Mengenal lebih dalam pagerwesi || guru reshi

PAGERWESI || GURU RESHI

Setelah faham betul prinsip jnanakanda pada kesadaran tubuh cupu manik astagina yang dikenal Sibuh Mas ( Sabuh Mas ), maka sepantasnya kita memahami tuntunan ini sebagai kewajiban suci dan amanah rohani agar selalu berjalan dengan benar dan cara yang benar pula.

Kami belajar...
Kami mengamati.....
Kami menggali makna.....
Kami menemukan dharma....
Semua itu berkat tuntunan para guru kerohanian yang selalu mengarahkan kami dalam menapak jalan kerohanian jnanakanda ini, maka pada hari ini kita wajib melaksanakan puja kepada guru kerohanian kita sebagai hari Guru Reshi, masyarakat biasa latah menyebut Pagorsi.

Bahkan ada pula dinyatakan sebagai hari Pager Besi ( Wesi ) yang memiliki makna sebagai penjagaan bathin dengan sangat kuat. Kalimat ini mengandung pengertian betapa kita harus sungguh-sungguh menjaga cupu manik astagina ini dari pengaruh buruk apapun dialam ini. Seluruh pengetahuan sebagai dasar perilaku penjagaan diperoleh dari para guru reshi yang kita hormati sebagai penuntun.

Jadi lengkaplah sudah kita sebagai manusia yang berkesadaran jnanakanda yang memahami betul warisan leluhur ini sebagai disiplin prilaku agama dalam wujud reshi yajnya yang dikenal sebagai Sanghyang Pramesti Guru, yang dilakukan pada Sanggah Kamulan ( Mrajan ) masing-masing.

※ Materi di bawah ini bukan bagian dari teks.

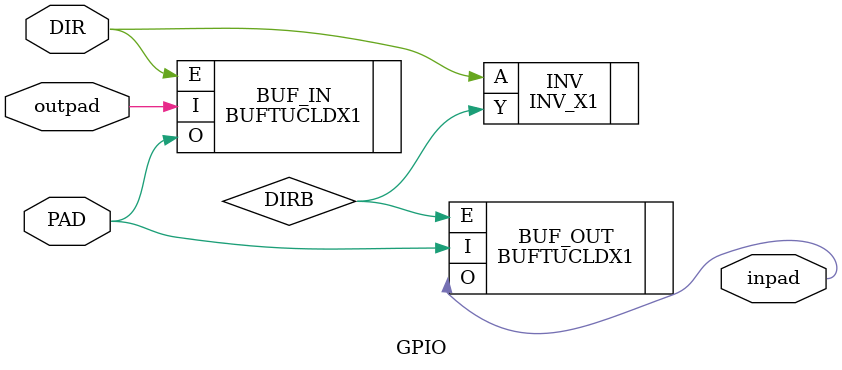
<source format=v>
`timescale 1ns/1ps

module GPIO (PAD, DIR, outpad, inpad);

inout PAD;
input DIR;
input outpad;
output inpad;

INV_X1     INV     ( .A(DIR), .Y(DIRB) );
BUFTUCLDX1 BUF_IN  ( .O(PAD), .I(outpad), .E(DIR) );
BUFTUCLDX1 BUF_OUT ( .O(inpad), .I(PAD), .E(DIRB) );

endmodule


</source>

Sanghyang Pramesti Guru adalah sosok divarupa para praktisi spiritual yang berbasis Siwa Budha yakni sebagai Guru Reshi oleh para praktisi kasewan, dan bagi para praktisi kabuddhaan dilandasi dengan konsep Tri Ratna yakni Budha, Dharma, Sangga, yang digambarkan sebagai Kamulan ( Kama Wulan ) yakni sumber pengetahuan budha pada Bulan ( Chandra ).

Landasan Siwa Budha jnilah dasar beryajnya dan beragama Hindu di Bali, bukan konsep agama tafsir yang berasaskan pemujaan dewa purana ataupun dewa pujaan agama sampradaya. Sehingga dengan demikian masyarakat tidak akan diombang ambingkan oleh para misionaris agama politik yang mementingkan motif ekonomi, sosial dan politik.

Permasalahan lainnya adalah adanya sebuah tindakan latah ( konsep mule keto ) dimana selalu berdasarkan atas tradisi yang tidak jelas ajarannya, tuntunannya bahkan tidak memiliki landasan pengetahuan guru reshi.

Banyak masyarakat hari ini melakukan tradisi pitrayajnya yakni memberikan suguhan atau soda dikuburan, menghaturkan soda di sanggar kamimitan dan lainnya sebagai tindakan warisan tradisi yang tidak memiliki makna yang jelas pada generasinya.

Demikianlah sedikit pemaparan tentang hari raya pagerwesi dilihat dari prinsip jnanakanda yang dilakukan oleh para praktisi spirit yang berlandaskan Siwa Budha sebagai penggalian atas filsafat pengetahuannya.

Om Ah Hum, Vajra Guru Reshi Siddhi Hum.